Il capolavoro di Mapelli resta la caccia ai soldi Imi-Sir, “la più grande caccia al tesoro della storia italiana”, arrivata felicemente al traguardo dopo un viaggio (virtuale) che ha toccato gran parte dei paradisi fiscali e societari di tutto il globo, dal Liechtenstein a Cipro, dalle Isole del Canale alle Cayman, dalle Bahamas a Singapore, da Panama a Samoa, dalle Seychelles a Vanuatu. Fino a Labuan, l’isola della Perla di Sandokan…

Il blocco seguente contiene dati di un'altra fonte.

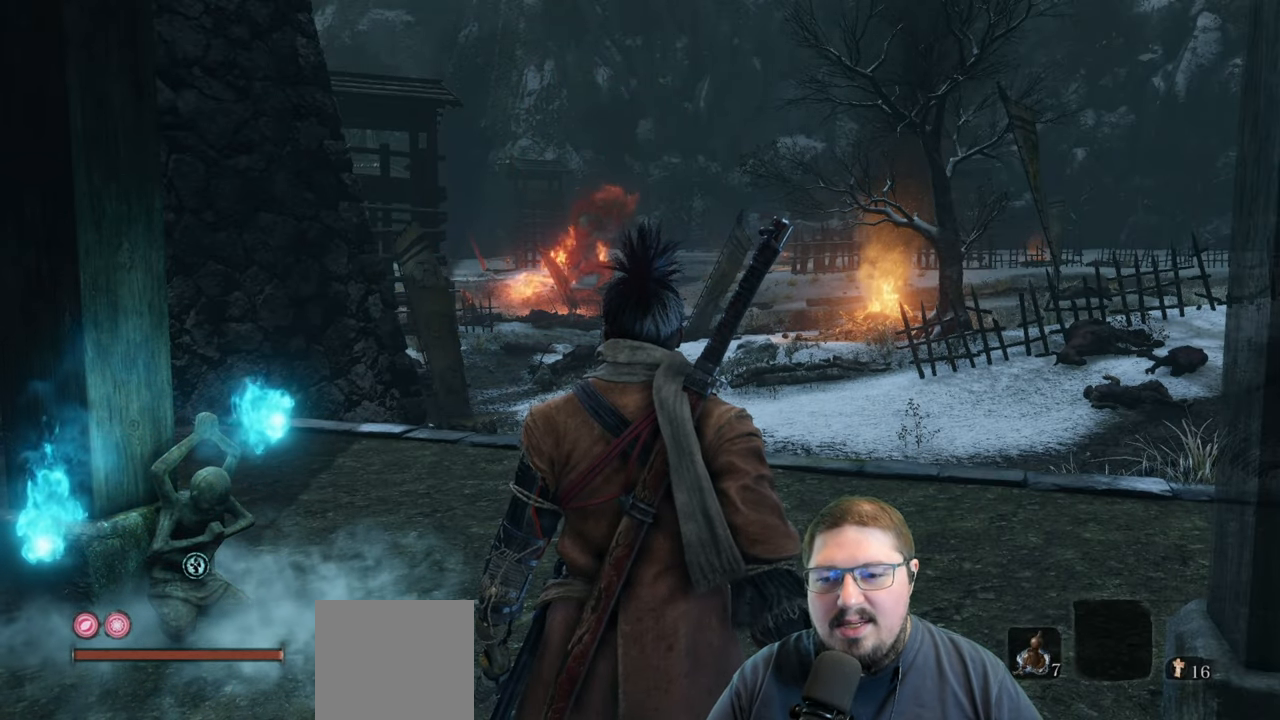
{"buttons": [], "left_stick": "center", "right_stick": "center", "events": []}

L’Imi, allora banca di Stato, nel 1994 fu costretta a pagare 1.000 miliardi di lire alla Sir del petroliere andreottiano Nino Rovelli. La sua famiglia incassò il malloppo, grazie a una sentenza del tribunale civile di Roma. Ma era una sentenza comprata (dagli avvocati Cesare Previti, Attilio Pacifico e Giovanni Acampora) e venduta (dal giudice Vittorio Metta). Mapelli si mise a caccia del malloppo, insieme alla pm Donata Costa e al maresciallo della Guardia di finanza Roberto Pireddu. E lo trovò.

Era un magistrato che lavorava con passione e capacità di ascolto. “Viveva la magistratura come impegno nella società civile”, ricorda l’amico Baggio, “senza mai essere noioso o retorico e andando sempre al sodo”.